• _Data_:
------
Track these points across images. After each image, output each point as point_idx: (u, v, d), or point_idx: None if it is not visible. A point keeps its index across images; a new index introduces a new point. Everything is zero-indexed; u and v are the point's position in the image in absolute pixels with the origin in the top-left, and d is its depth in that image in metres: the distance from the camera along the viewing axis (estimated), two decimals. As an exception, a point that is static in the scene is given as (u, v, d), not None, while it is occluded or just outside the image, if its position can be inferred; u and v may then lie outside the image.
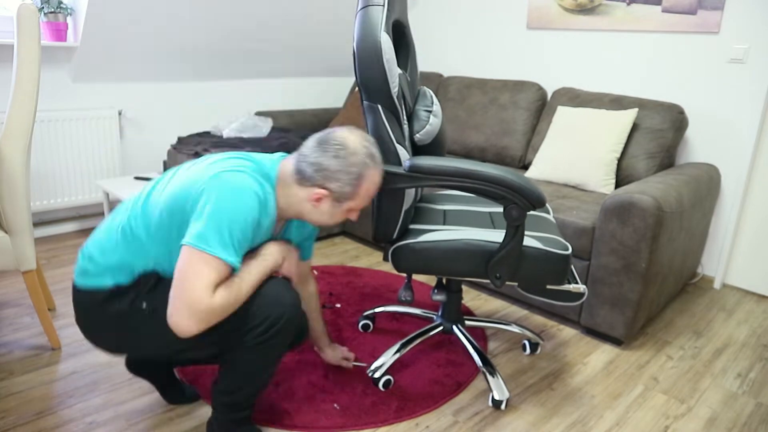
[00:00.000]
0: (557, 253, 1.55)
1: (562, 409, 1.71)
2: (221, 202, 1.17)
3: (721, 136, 2.56)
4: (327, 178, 1.26)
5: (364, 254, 2.88)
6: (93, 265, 1.30)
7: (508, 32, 3.25)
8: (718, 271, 2.67)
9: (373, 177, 1.31)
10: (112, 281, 1.28)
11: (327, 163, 1.25)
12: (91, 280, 1.30)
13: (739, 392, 1.84)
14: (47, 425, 1.52)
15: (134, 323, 1.29)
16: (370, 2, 1.47)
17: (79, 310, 1.34)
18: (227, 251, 1.17)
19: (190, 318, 1.14)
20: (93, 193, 2.96)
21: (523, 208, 1.46)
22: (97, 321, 1.32)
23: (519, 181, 1.44)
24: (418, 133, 1.67)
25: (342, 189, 1.27)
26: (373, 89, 1.47)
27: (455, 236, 1.60)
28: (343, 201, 1.30)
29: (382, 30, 1.44)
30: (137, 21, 2.69)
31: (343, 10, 3.38)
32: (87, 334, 1.36)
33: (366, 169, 1.28)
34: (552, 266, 1.55)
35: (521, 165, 2.95)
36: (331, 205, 1.31)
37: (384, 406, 1.65)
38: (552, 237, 1.63)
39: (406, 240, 1.61)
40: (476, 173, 1.45)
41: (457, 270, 1.60)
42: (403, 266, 1.63)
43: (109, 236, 1.30)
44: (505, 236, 1.51)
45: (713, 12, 2.48)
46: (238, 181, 1.20)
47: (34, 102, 1.70)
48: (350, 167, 1.26)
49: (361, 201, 1.33)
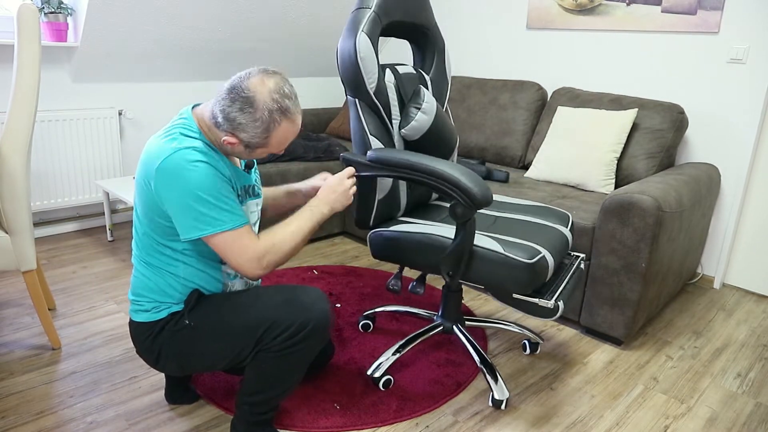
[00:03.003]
0: (514, 259, 1.50)
1: (562, 409, 1.71)
2: (181, 187, 1.21)
3: (720, 136, 2.56)
4: (235, 129, 1.26)
5: (364, 254, 2.88)
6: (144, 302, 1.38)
7: (508, 32, 3.25)
8: (717, 270, 2.67)
9: (284, 128, 1.27)
10: (167, 312, 1.37)
11: (233, 114, 1.24)
12: (146, 316, 1.38)
13: (739, 392, 1.84)
14: (47, 425, 1.53)
15: (185, 340, 1.36)
16: (361, 5, 1.62)
17: (136, 343, 1.42)
18: (227, 219, 1.24)
19: (258, 267, 1.28)
20: (93, 193, 2.96)
21: (467, 207, 1.45)
22: (153, 348, 1.39)
23: (460, 178, 1.43)
24: (403, 128, 1.71)
25: (251, 140, 1.27)
26: (351, 85, 1.62)
27: (420, 229, 1.64)
28: (254, 148, 1.30)
29: (361, 31, 1.56)
30: (137, 21, 2.69)
31: (342, 11, 3.39)
32: (150, 363, 1.43)
33: (274, 123, 1.25)
34: (510, 273, 1.51)
35: (521, 165, 2.96)
36: (244, 150, 1.30)
37: (384, 406, 1.65)
38: (525, 244, 1.57)
39: (380, 228, 1.69)
40: (420, 166, 1.49)
41: (417, 262, 1.65)
42: (375, 252, 1.72)
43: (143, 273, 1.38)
44: (455, 234, 1.53)
45: (713, 12, 2.48)
46: (176, 160, 1.22)
47: (34, 102, 1.70)
48: (256, 122, 1.24)
49: (275, 147, 1.31)
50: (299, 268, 2.64)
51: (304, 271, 2.61)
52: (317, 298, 1.34)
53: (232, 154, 1.34)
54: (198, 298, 1.36)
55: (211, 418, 1.59)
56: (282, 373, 1.35)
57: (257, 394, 1.37)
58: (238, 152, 1.32)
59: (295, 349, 1.31)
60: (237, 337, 1.32)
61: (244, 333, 1.31)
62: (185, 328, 1.34)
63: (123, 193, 2.62)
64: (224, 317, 1.33)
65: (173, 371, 1.43)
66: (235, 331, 1.32)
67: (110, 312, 2.16)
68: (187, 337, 1.34)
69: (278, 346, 1.30)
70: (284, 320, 1.29)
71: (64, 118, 2.77)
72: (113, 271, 2.53)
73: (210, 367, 1.40)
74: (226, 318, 1.33)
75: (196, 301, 1.36)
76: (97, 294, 2.31)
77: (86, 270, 2.53)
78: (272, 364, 1.32)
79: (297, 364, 1.35)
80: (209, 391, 1.68)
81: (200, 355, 1.36)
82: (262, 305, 1.33)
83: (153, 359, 1.40)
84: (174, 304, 1.36)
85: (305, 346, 1.32)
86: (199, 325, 1.33)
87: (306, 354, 1.34)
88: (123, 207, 3.19)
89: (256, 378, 1.35)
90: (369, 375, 1.76)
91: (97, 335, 1.99)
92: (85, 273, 2.50)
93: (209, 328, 1.33)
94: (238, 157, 1.37)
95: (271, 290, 1.37)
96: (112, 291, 2.34)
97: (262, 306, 1.32)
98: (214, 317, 1.34)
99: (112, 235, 2.90)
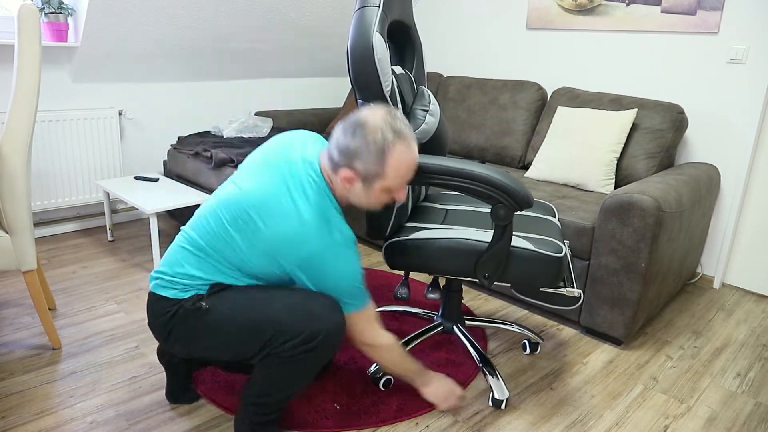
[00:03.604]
0: (548, 255, 1.54)
1: (561, 408, 1.71)
2: (333, 270, 1.29)
3: (720, 136, 2.56)
4: (351, 159, 1.26)
5: (364, 254, 2.88)
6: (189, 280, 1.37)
7: (508, 32, 3.25)
8: (717, 270, 2.68)
9: (400, 152, 1.27)
10: (193, 292, 1.36)
11: (348, 143, 1.25)
12: (173, 293, 1.37)
13: (739, 392, 1.84)
14: (48, 425, 1.53)
15: (197, 323, 1.34)
16: (366, 3, 1.50)
17: (152, 317, 1.40)
18: (361, 300, 1.37)
19: (364, 347, 1.45)
20: (93, 193, 2.96)
21: (510, 208, 1.45)
22: (168, 325, 1.38)
23: (505, 181, 1.43)
24: (414, 131, 1.68)
25: (367, 167, 1.26)
26: (365, 88, 1.49)
27: (447, 234, 1.60)
28: (372, 180, 1.29)
29: (374, 30, 1.45)
30: (137, 21, 2.69)
31: (342, 10, 3.39)
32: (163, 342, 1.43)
33: (388, 144, 1.25)
34: (543, 268, 1.54)
35: (521, 165, 2.96)
36: (362, 187, 1.30)
37: (384, 406, 1.66)
38: (546, 239, 1.62)
39: (399, 237, 1.62)
40: (463, 172, 1.46)
41: (446, 268, 1.61)
42: (395, 263, 1.64)
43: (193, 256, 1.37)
44: (493, 236, 1.52)
45: (713, 12, 2.48)
46: (326, 248, 1.27)
47: (34, 102, 1.70)
48: (370, 144, 1.24)
49: (393, 179, 1.30)
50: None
51: (304, 271, 2.61)
52: (331, 308, 1.31)
53: (352, 202, 1.36)
54: (224, 288, 1.35)
55: (212, 418, 1.59)
56: (290, 378, 1.34)
57: (263, 396, 1.37)
58: (357, 194, 1.32)
59: (305, 356, 1.30)
60: (245, 333, 1.31)
61: (253, 330, 1.30)
62: (200, 311, 1.32)
63: (123, 193, 2.62)
64: (238, 310, 1.31)
65: (180, 352, 1.42)
66: (245, 326, 1.30)
67: (110, 312, 2.16)
68: (200, 320, 1.32)
69: (288, 352, 1.29)
70: (295, 326, 1.28)
71: (64, 118, 2.77)
72: (113, 271, 2.53)
73: (215, 356, 1.39)
74: (239, 311, 1.31)
75: (220, 288, 1.34)
76: (98, 294, 2.31)
77: (86, 270, 2.54)
78: (280, 369, 1.32)
79: (305, 371, 1.35)
80: (209, 391, 1.68)
81: (207, 342, 1.35)
82: (277, 307, 1.31)
83: (164, 336, 1.38)
84: (202, 288, 1.34)
85: (315, 354, 1.31)
86: (213, 311, 1.31)
87: (315, 362, 1.33)
88: (123, 207, 3.19)
89: (264, 380, 1.35)
90: (369, 375, 1.76)
91: (98, 335, 1.99)
92: (85, 273, 2.50)
93: (222, 316, 1.31)
94: (360, 204, 1.36)
95: (288, 293, 1.35)
96: (112, 291, 2.34)
97: (276, 308, 1.31)
98: (228, 307, 1.32)
99: (113, 235, 2.90)
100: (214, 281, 1.33)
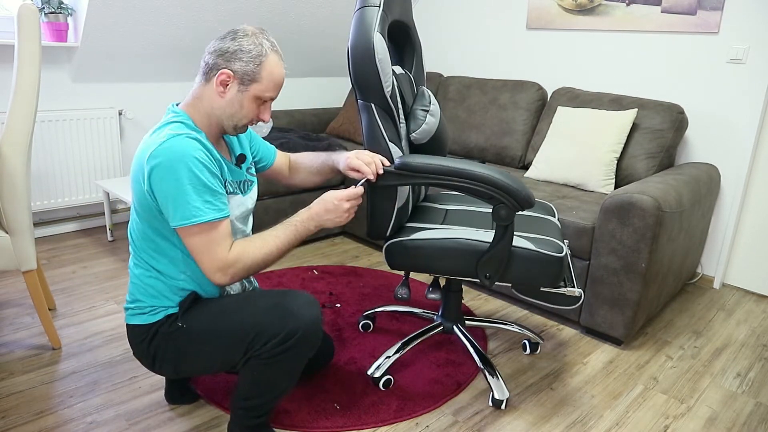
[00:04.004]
0: (549, 255, 1.54)
1: (561, 408, 1.71)
2: (171, 172, 1.20)
3: (720, 136, 2.56)
4: (229, 60, 1.27)
5: (364, 254, 2.88)
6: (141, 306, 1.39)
7: (508, 32, 3.25)
8: (717, 270, 2.68)
9: (275, 61, 1.30)
10: (163, 314, 1.37)
11: (225, 45, 1.27)
12: (143, 319, 1.38)
13: (739, 392, 1.84)
14: (48, 425, 1.53)
15: (178, 343, 1.36)
16: (366, 3, 1.50)
17: (133, 346, 1.42)
18: (210, 210, 1.23)
19: (222, 277, 1.27)
20: (93, 193, 2.96)
21: (512, 208, 1.45)
22: (149, 351, 1.39)
23: (506, 181, 1.43)
24: (414, 132, 1.68)
25: (245, 68, 1.27)
26: (366, 88, 1.50)
27: (447, 235, 1.60)
28: (248, 83, 1.29)
29: (375, 30, 1.46)
30: (137, 21, 2.69)
31: (342, 11, 3.38)
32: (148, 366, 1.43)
33: (265, 49, 1.28)
34: (544, 268, 1.54)
35: (521, 165, 2.96)
36: (237, 90, 1.29)
37: (384, 406, 1.66)
38: (547, 239, 1.62)
39: (399, 237, 1.62)
40: (464, 172, 1.45)
41: (447, 268, 1.60)
42: (395, 263, 1.64)
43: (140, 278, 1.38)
44: (494, 236, 1.52)
45: (713, 12, 2.48)
46: (169, 145, 1.21)
47: (34, 102, 1.70)
48: (248, 46, 1.27)
49: (266, 85, 1.30)
50: (299, 267, 2.64)
51: (304, 270, 2.61)
52: (306, 304, 1.32)
53: (219, 118, 1.32)
54: (193, 301, 1.36)
55: (211, 418, 1.59)
56: (274, 379, 1.34)
57: (251, 399, 1.37)
58: (229, 101, 1.29)
59: (285, 356, 1.30)
60: (226, 342, 1.32)
61: (233, 338, 1.31)
62: (178, 330, 1.34)
63: (123, 193, 2.62)
64: (214, 321, 1.33)
65: (170, 374, 1.43)
66: (224, 335, 1.31)
67: (110, 312, 2.16)
68: (180, 339, 1.34)
69: (268, 353, 1.29)
70: (272, 327, 1.28)
71: (64, 118, 2.77)
72: (113, 271, 2.53)
73: (204, 371, 1.40)
74: (215, 322, 1.33)
75: (190, 303, 1.36)
76: (97, 294, 2.31)
77: (86, 270, 2.54)
78: (263, 371, 1.32)
79: (289, 370, 1.35)
80: (209, 391, 1.68)
81: (193, 358, 1.36)
82: (251, 311, 1.32)
83: (150, 362, 1.40)
84: (171, 306, 1.36)
85: (295, 353, 1.31)
86: (191, 328, 1.34)
87: (297, 360, 1.33)
88: (123, 207, 3.19)
89: (249, 383, 1.35)
90: (369, 375, 1.76)
91: (97, 335, 1.99)
92: (85, 273, 2.50)
93: (200, 331, 1.33)
94: (231, 114, 1.32)
95: (261, 295, 1.37)
96: (112, 291, 2.34)
97: (251, 312, 1.32)
98: (204, 320, 1.34)
99: (112, 235, 2.90)
100: (163, 286, 1.35)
------
• _What you have to do_: Return, with no change at all, every line in the entries above from the line containing "29: (382, 30, 1.44)" through the line containing "49: (361, 201, 1.33)".

• _Answer to the problem_:
29: (382, 30, 1.44)
30: (137, 21, 2.69)
31: (343, 10, 3.38)
32: (87, 334, 1.36)
33: (366, 169, 1.28)
34: (552, 266, 1.55)
35: (521, 165, 2.95)
36: (331, 205, 1.31)
37: (384, 406, 1.65)
38: (552, 237, 1.63)
39: (406, 240, 1.61)
40: (476, 173, 1.45)
41: (457, 270, 1.60)
42: (403, 266, 1.63)
43: (109, 236, 1.30)
44: (505, 236, 1.51)
45: (713, 12, 2.48)
46: (238, 181, 1.20)
47: (34, 102, 1.70)
48: (350, 167, 1.26)
49: (361, 201, 1.33)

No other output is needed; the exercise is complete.